2014 yılı, SİP/”TKP” içindeki genç kadroların durumu farkederek bu oyuna bir son vermek için seslerini ve iradelerini yükselttikleri yıl olmuştur. Halkın TKP’si adı altında ayrışan ve resmi dahi olsa “TKP” isminin daha fazla kötüye kullanılmasının önüne geçmek isteyen bu kadrolar ayrışma süreci derinleştikçe “Gelenek” kliği ile örgütsel konuların ötesinde ideolojik ve politik farklılıklar da şekillenmeye başladı. Şimdi, 2016 yılının Aralık ayında, kendini “KP” olarak adlandıran devlet güdümlü nifak çetesinin görevli idarecileri “TKP” ismini gerçek sahiplerinden, işçi sınıfından, komünistlerden kaçırmak için türlü ayak oyunlarına başvuruyorlar. Nisan 2016’da başlattıkları bu süreci değişik adımlar ile sürdürerek sonuçlandırmak ve “TKP” adının devletin kontrolünden çıkmasını engellemek için çaba sarfediyorlar. TC Devleti işçi sınıfının politik öncü örgütü TKP’ye karşı yok etme amacından vaz geçmiyor.

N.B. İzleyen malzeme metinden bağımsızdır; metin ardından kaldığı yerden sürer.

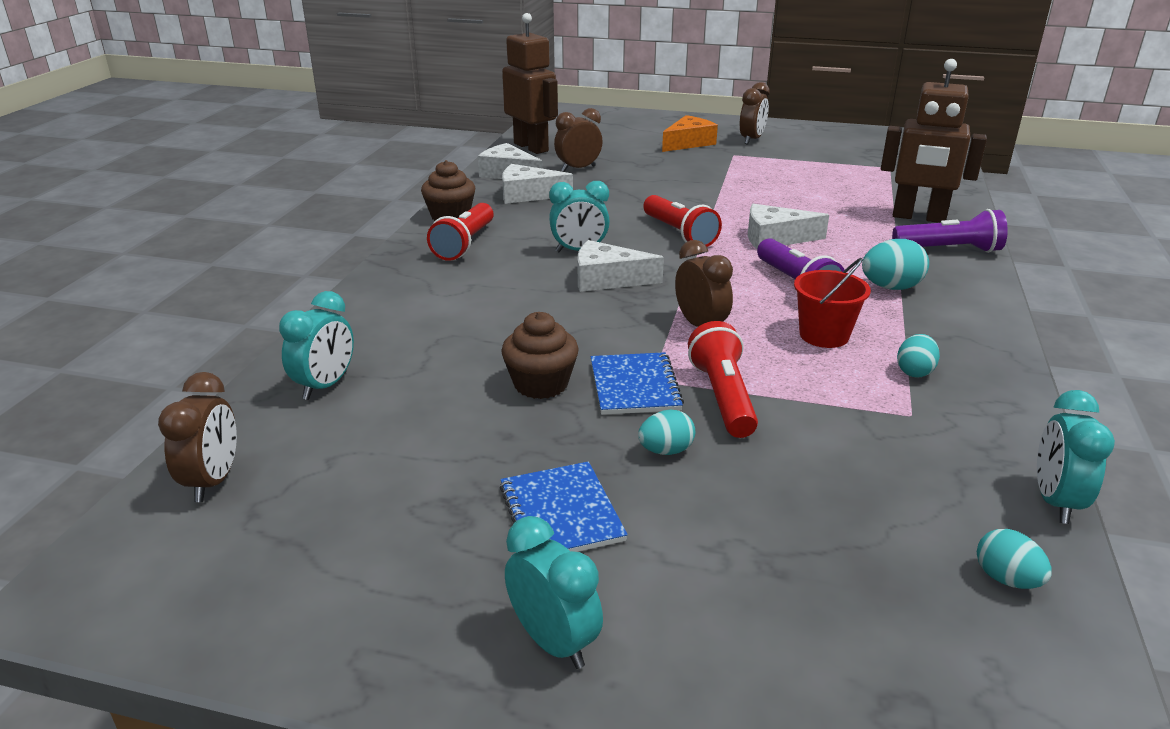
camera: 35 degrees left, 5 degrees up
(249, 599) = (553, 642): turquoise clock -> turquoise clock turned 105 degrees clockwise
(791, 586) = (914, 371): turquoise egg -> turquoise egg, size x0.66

Bu operasyonu devlet yönlendiriyor. Devlet işçi sınıfının temsilcisi olduklarını ilan eden küçük-burjuva hainlere her tür olanağı sağlayacak ve hukuki olarak işlerini kolaylaştıracaktır. Ancak böyle bir hukuksuzluğun sınıf nezdinde, komünistler nezdinde meşruiyeti olmayacaktır. Partimiz açıkladı: Türkiye Komünist Partisi adının yasal zeminde ne zaman ve nasıl kullanılacağına devlet ve onun hainleri değil, Türkiye Komünist Partisi Merkez Komitesi karar verir. Bu mücadelede canlarını verenler, kanları dökülenler, zindanlarda yatanlar, işkence tezgahlarından geçenler, sürgünlere zorlananlar, kısacası bugüne kadar bedel ödeyenler ve bundan sonra da bedel ödemeye hazır olanlar karar verir. Sınıfa karşı ihanetin cezası ağırdır. Sınıf affetmez. Türkiye Komünist Partisi, yıllarını illegal mücadele içinde geçirmiş kadrolar ile, TKP’nin Türkiye’nin kurtuluşu için olmazsa olmaz özne olduğunu savunan genç kadroların oluşturacakları ortak irade sayesinde, legal ve illegal, koşullar neyi gerektiriyorsa sınıf savaşımındaki onurlu yerini ve öncülük rolünü yerine getirmeye devam etmek için örgütün sürekliliğini sağlayacaktır ve hainlerden hesap soracaktır. Bundan kimsenin şüphesi olmamalıdır.